* [Extract provided]:
<<<<

PTO ISA Quickstart (C++ Tile Intrinsics)¶
This quickstart is for operator/kernel developers who want to get a first PTO kernel running quickly and understand the core mental model.
It is not a full instruction encyclopedia. For detailed instruction semantics and constraints, see docs/isa/README.md.
0. What you will learn¶
After reading this document, you should be able to:
- Recognize the key concepts in PTO code:
GlobalTensor,Tile,TileType::Vec, events, andTSYNC. - Write a simple PTO-Auto style kernel:
TLOAD → compute → TSTORE. - Write a PTO-Manual style kernel: explicit tile buffer binding (
TASSIGN) and explicit ordering (events/flags). - Understand the typical shape of “bigger” kernels like row-softmax and GEMM at a high level.

>>>>

* [Using the information]:
(a) According to the PTO quickstart, where can detailed instruction semantics and constraints be found?
(b) Continue the PTO quickstart from the point where it stops.

* [Material supplied]:
<<<<

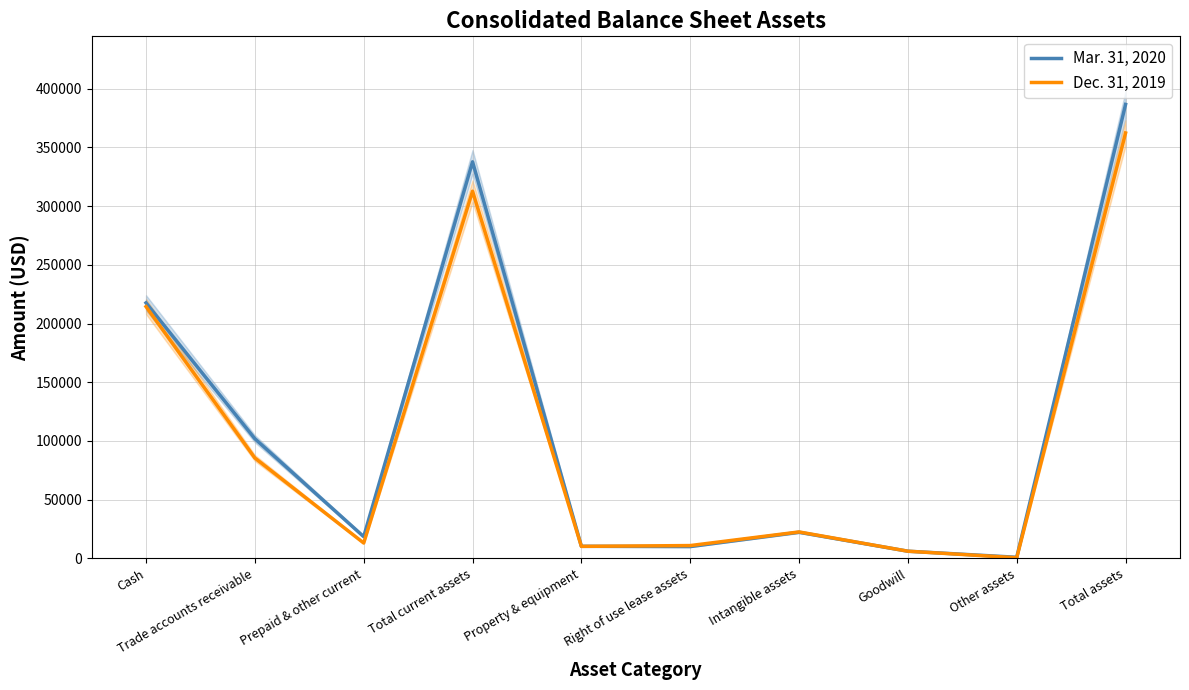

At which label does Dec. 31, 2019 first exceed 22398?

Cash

>>>>
<<<<

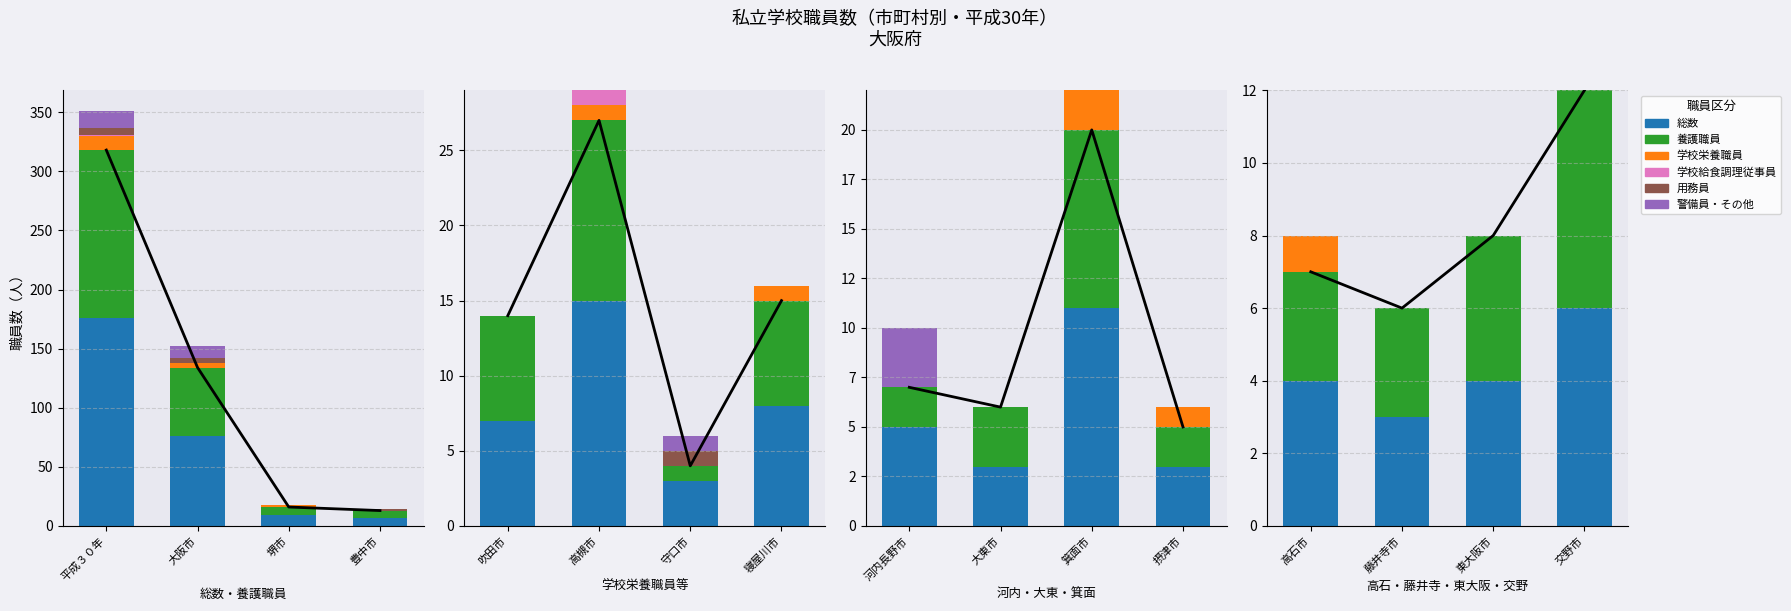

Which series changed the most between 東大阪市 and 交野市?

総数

>>>>

* [Results of the exercise]:
(a) In docs/isa/README.md.

(b)
1. Where PTO code lives (what you are writing)¶
In this repository, you write kernels in C++ + PTO intrinsics. A minimal kernel looks like:
#include <pto/pto-inst.hpp>
using namespace pto;
template <typename T>
__global__ AICORE void MyKernel(__gm__ T* out, __gm__ T* in0, __gm__ T* in1) {
// Use GlobalTensor + Tile + TLOAD/T* ops + TSTORE here.
}
Terminology:
__gm__: global memory pointer (GM).AICORE: runs on a single “core” on the device backend (CPU simulation defines it as a normal function annotation).GlobalTensor: a view of GM data with shape/stride/layout metadata (seedocs/coding/GlobalTensor.md).Tile: an on-chip tile object, conceptually a 2-D buffer in tile storage (seedocs/coding/Tile.md).
2. One-page cheat sheet (core concepts)¶
2.1 GlobalTensor: “the big tensor in GM”¶
GlobalTensor is the operand type for memory instructions such as TLOAD/TSTORE.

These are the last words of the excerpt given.